WHAT TO WORK ON.
a) Reproduce the passage of the abstract on pre-transfusion furosemide that begins at the words "BACKGROUND: Transfusion-associated circulatory" and stops after the words "with Modelling (MCP-MOD).".
b) Carry the abstract on pre-transfusion furosemide forward from its last line.

BACKGROUND: Transfusion-associated circulatory overload (TACO) is a common but under-reported complication of transfusion therapy, and results in significant morbidity and mortality. Pre-transfusion furosemide has been proposed as a mitigating strategy but has not received widespread endorsement, in part due to uncertainty regarding safe and effective dosing. An observational study was therefore conducted with the goal of creating a reliable dose-response curve in patients at high risk of TACO, using the statistical technique of Multiple Comparisons Procedure with Modelling (MCP-MOD).
METHODS: Eligible patients were identified by screening bolus intravenous (IV) furosemide orders at two large academic hospitals. Eligibility criteria were selected to mimic those of a planned randomized controlled trial (RCT) of pre-transfusion furosemide for the prevention of TACO. Inclusion criteria were inpatients 50 years of age or older. Exclusion criteria were active bleeding, hemodynamic instability, glomerular filtration rate (GFR) < 30mL/min or need for dialysis, diuretic therapy (other than furosemide) administered less than 24 hours, furosemide (either IV or PO) administered less than 12 hours, or exogenous albumin administered less than 8 hours prior to index furosemide therapy. The primary outcome measure was the total volume of urine output in the six hours following IV furosemide administration. MCP-MOD analysis was performed after every 50 patients and continued until a weight-adjusted dose-response curve could be established with 100 mL precision, using the following covariates: age, sex, mean arterial pressure (MAP), serum albumin, GFR and history of chronic furosemide use.
RESULTS: A total of 149 participants (53 female and 96 male) were enrolled over 2 years. As too few patients received doses exceeding 0.6 mg/kg to allow for a precise dose-response curve, only 132 patients receiving weight-adjusted doses ranging from 0.1 to 0.6 mg/kg were included in the MCP-MOD analysis. The characteristics of these patients are shown in Table 1. The dose-response curve formula that was derived from these patients was:
Urine Output at 6 hours (mL) = 717.21 + 191.33 ln(dose (mg)/weight (kg)) + 0.73 × Age (years) + 103.37 × Sex (M=1/F=0) + 1.63 × GFR (ml/min) + 5.45 × MAP (mmHg) - 9.56 × albumin (g/L) - 62.31 × chronic diuretic use (Y=1/N-0)

SOURCE INFORMATION.
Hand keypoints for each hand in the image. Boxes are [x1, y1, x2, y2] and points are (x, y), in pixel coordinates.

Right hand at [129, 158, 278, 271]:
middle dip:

...

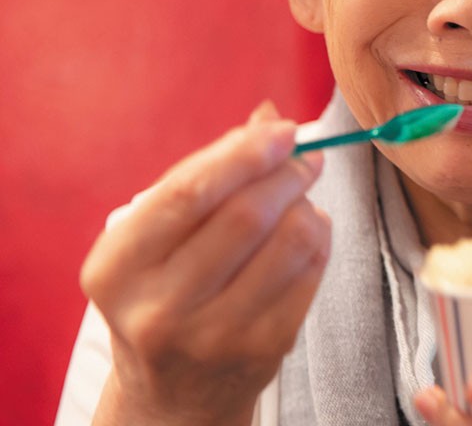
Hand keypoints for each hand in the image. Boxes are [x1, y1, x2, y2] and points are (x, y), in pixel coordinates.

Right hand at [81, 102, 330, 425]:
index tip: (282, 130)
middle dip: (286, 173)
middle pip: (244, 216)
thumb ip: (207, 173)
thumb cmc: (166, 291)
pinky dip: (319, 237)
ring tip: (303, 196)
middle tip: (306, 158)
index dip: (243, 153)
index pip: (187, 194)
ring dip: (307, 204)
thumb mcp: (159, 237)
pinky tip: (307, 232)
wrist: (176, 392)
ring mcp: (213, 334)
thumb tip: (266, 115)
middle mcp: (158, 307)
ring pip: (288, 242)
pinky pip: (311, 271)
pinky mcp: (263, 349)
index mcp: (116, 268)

RESPONSES.
a)
BACKGROUND: Transfusion-associated circulatory overload (TACO) is a common but under-reported complication of transfusion therapy, and results in significant morbidity and mortality. Pre-transfusion furosemide has been proposed as a mitigating strategy but has not received widespread endorsement, in part due to uncertainty regarding safe and effective dosing. An observational study was therefore conducted with the goal of creating a reliable dose-response curve in patients at high risk of TACO, using the statistical technique of Multiple Comparisons Procedure with Modelling (MCP-MOD).

b)
The curve with accompanying 95% confidence intervals is shown in Figure 1
This formula suggests that in an 80 kg patient with a GFR of 75 mL/min, a MAP of 85 mmHg, albumin of 40 g/L and no history of chronic diuretic use, 10 mg of IV furosemide should produce a diuresis of approximately 600 mL, sufficient to prevent circulatory overload from the transfusion of 1 unit of RBCs. A dose of 20 mg would be required to achieve a similar diuresis in patients with either a MAP < 60 mmHg, or a combination of both a GFR < 45 mL/min and a history of chronic diuretic use.
CONCLUSIONS: A statistically precise dose-response curve for IV furosemide is possible with the inclusion of relevant clinical covariates, and can be used to guide dosing decisions in patients at risk of transfusion-associated circulatory overload. This formula derived from this study will inform the dosing recommendations of a planned RCT: Transfusion-Associated Circulatory Overload: Best Eliminated by Lasix® (TACO-BEL).
Disclosures
No relevant conflicts of interest to declare.